__WORK ITEM__.
Answer these questions using the article on unclaimed 2009 tax refunds:
(a) By what date must a 2009 non-filer file to claim a refund?
(b) About how many people in Texas are owed refunds?
(c) What collective amount is owed to 2009 non-filers?

__TEXT FOR ANALYSIS__.
•••
The IRS is sitting on nearly $1 billion in unclaimed refunds, and taxpayers are running out of time to get their hard-earned money back.
During 2009, when unemployment was high and many people couldn’t pay a tax professional to prepare their returns, a lot of people just decided not to file their taxes at all. Now, about a million non-filers from 2009 are owed a collective $917 million.
The IRS is trying to get the word out about the unclaimed funds, but taxpayers only have a limited time left to stake their claim. Most of the refunds are more than $500.
If you’re owed a refund from 2009 but didn’t file that year, you have until April 15, 2013 to file. There’s no penalty for claiming a refund three years late (that’s the period of time you have to claim it before Uncle Sam keeps it), but you’ll see a delay if you didn’t file your taxes for 2010 and 2011.
On top of the unemployed, some 2009 non-filers didn’t file because their income wasn’t high enough to require filing. But if you pay federal payroll taxes then it’s possible you’re entitled to a refund.
Those owed a refund – but who didn’t file their 2009 taxes – range from all corners of the U.S. California alone is home to more than ten percent of them at 107,000. About 86,000 people in Texas are owed refunds.
Taxes are perceived as complicated and as a hassle, and some people choose not to file their tax forms at all. But the consequences for not filing your taxes range from a wage garnishment to a bank levy or worse. Add the penalties and interest and the amount owed can skyrocket in no time.
But a tax professional can help you navigate your finances from a messy tax situation to a possible positive resolution. That can be a reduced balance to hidden refunds that you never thought you were owed.
•••
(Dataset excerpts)
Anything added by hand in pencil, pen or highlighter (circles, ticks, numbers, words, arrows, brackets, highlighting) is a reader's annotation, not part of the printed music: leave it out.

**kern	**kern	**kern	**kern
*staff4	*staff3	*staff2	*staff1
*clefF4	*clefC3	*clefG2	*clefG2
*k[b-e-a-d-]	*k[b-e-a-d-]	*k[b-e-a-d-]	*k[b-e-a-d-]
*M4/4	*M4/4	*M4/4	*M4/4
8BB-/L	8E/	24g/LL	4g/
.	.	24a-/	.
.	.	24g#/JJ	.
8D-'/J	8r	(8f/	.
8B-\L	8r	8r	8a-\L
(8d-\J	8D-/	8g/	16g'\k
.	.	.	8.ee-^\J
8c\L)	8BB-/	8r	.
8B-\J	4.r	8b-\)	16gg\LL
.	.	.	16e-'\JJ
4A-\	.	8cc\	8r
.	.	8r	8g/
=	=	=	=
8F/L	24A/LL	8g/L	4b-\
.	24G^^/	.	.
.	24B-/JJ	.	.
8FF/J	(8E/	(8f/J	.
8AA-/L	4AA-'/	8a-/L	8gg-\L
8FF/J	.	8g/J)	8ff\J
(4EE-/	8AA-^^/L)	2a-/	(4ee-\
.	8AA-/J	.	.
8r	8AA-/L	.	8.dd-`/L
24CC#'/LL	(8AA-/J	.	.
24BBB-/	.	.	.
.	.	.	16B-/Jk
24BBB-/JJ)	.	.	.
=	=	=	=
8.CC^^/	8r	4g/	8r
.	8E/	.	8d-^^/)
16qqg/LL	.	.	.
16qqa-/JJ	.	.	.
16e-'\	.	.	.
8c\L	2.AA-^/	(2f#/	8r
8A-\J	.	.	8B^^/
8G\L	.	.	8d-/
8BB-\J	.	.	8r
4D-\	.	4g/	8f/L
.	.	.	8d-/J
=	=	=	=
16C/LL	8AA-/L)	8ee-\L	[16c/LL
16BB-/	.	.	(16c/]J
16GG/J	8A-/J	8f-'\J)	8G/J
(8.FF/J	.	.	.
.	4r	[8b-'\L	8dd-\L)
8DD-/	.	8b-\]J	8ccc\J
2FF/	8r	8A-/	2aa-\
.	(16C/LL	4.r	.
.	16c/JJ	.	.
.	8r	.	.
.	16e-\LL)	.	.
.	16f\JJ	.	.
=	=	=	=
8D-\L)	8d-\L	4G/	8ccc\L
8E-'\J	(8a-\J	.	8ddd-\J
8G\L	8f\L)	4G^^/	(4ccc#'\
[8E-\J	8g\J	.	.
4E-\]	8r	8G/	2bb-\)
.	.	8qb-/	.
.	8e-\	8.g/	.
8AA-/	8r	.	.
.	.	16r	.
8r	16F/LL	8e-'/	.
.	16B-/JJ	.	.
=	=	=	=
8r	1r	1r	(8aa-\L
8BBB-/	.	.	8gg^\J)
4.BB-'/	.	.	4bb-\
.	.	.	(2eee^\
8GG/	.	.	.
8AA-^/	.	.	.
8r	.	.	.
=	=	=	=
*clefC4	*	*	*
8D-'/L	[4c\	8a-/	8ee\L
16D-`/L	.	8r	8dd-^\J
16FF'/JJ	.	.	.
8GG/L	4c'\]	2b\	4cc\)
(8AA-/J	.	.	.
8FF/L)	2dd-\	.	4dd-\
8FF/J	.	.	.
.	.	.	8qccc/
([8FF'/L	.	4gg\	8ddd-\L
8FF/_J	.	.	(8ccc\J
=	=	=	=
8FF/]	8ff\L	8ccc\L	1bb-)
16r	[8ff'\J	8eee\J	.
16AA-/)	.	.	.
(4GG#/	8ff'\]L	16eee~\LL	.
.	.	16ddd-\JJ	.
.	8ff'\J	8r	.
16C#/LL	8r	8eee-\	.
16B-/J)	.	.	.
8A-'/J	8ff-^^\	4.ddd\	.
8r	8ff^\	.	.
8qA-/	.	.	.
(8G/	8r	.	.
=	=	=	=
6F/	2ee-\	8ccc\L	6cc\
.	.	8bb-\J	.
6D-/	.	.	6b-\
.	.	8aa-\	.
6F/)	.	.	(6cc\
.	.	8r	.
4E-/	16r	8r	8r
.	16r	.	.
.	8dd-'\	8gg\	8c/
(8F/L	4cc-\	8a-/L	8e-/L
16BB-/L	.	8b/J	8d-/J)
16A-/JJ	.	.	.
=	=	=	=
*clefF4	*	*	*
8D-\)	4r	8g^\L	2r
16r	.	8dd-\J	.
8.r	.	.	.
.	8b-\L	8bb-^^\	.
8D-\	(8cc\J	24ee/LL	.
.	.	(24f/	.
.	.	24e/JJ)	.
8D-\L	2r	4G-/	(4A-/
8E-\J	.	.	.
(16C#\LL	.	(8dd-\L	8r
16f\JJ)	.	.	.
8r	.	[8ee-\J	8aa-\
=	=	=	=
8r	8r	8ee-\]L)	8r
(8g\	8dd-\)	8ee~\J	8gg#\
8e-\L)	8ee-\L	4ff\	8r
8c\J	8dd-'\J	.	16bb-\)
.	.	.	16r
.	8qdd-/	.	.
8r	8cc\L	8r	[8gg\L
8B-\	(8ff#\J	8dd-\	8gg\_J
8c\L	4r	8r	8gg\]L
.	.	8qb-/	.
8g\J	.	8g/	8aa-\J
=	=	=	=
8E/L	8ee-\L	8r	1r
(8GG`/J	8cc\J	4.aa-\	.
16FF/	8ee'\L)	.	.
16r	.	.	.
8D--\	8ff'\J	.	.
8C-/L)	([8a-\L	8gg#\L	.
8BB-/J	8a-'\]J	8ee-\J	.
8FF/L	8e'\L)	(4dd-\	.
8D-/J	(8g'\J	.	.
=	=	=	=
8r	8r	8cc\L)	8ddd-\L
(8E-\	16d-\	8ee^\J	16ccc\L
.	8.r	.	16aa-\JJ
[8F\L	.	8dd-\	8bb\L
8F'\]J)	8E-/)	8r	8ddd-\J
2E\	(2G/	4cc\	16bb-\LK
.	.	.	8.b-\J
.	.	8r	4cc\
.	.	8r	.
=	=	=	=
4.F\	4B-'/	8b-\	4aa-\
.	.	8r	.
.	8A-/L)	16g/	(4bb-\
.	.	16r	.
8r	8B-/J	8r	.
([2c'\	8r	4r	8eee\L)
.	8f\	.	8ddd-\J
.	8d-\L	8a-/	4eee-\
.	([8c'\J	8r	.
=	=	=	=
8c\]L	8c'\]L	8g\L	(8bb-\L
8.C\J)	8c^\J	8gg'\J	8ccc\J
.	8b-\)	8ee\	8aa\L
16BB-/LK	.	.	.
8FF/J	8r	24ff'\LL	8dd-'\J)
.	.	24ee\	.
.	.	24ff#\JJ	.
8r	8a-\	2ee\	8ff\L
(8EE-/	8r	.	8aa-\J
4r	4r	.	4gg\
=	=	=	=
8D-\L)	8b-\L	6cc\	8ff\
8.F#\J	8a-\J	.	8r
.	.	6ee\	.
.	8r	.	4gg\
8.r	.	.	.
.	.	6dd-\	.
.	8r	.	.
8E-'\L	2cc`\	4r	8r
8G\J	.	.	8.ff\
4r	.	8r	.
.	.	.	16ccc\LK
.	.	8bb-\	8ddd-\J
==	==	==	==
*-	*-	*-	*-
•••
__OUTPUT__.
(a) April 15, 2013
(b) About 86,000
(c) $917 million